Bobby Moore knows what it is like to love in such a way that the grief that comes with a partner’s passing is overwhelming. Moore’s family requested that this experience be written up as a Facebook post.
Moore lost his wife, Jerry, his partner of almost 59 years. I cannot even imagine his grief. The picture below is Jerry.
“Today I saw a man, a broken man, standing vigil over his most prized possession. Here was love personified,” the post said.
“When he walked into the room,” it continued, “his steps were faulty, but his determination was undaunted. His eyes were fixed upon his destination at the front of the room. A steel grey casket sat under the colored lights.
“Half of its lid was propped open; the closed half held a spray of vivid, mix-matched flowers adorned with ribbons which read the words ‘wife’ and ‘mother.’ Upon approaching and without pause, he leaned down and kissed her painted lips, his frail body trembling to keep upright.”
Moore and his wife had spent 60 years together. By any measure, that is a lifetime of love, experiences, fights, laughter, good times and bad.

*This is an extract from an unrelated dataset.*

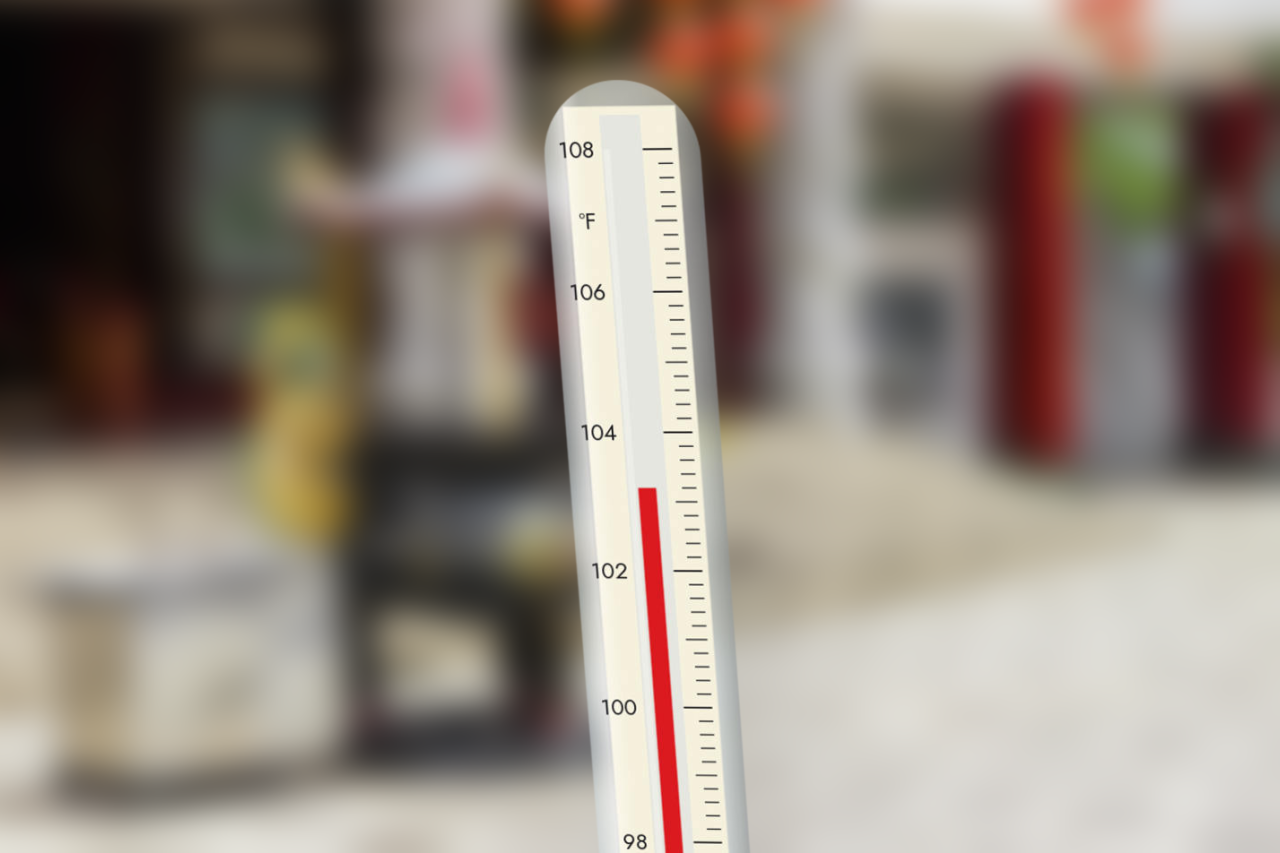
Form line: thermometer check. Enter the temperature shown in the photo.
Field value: 103.2 °F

When family began to arrive, he was still sitting there, stroking her hair. “She looks good, doesn’t she?” he would ask.
He sat by her side for five hours until, exhausted and spent, he could sit no longer. In many ways the viewing, wake, or funeral is the easy part. Your loved one is still physically present and you have family and friends to support you.
But after that, you have to wake up and be brave every single day. I’ve watched my mother do it in the year since my father passed. Like many — maybe like Moore himself — she doesn’t see that even on the hard days she is being brave.
April Yurcevic Shepperd took the photo of Moore sitting by the casket and it was she who wrote up the touching account of what she witnessed. With the family’s permission, she shared it hoping she can inspire others.
WAGA Fox 5 Atlanta, which first shared the story and video, mentioned that the story had been liked over 2,000 times on social media. From the post on her wall, it has seen 1.7K shares, nearly 2K views, and 124 comments as of Feb. 5 and the story was gaining interest in Australia.
I share the numbers to emphasize the power of grief in our lives. We are all touched by this man’s love as we recognize it and his grief, and they are in some way bound up with ours. What he feels, we will feel or have felt.
To all those grieving I wish healed hearts. I pray that those you love will never be far from your thoughts and that the love you shared will continue to inspire you.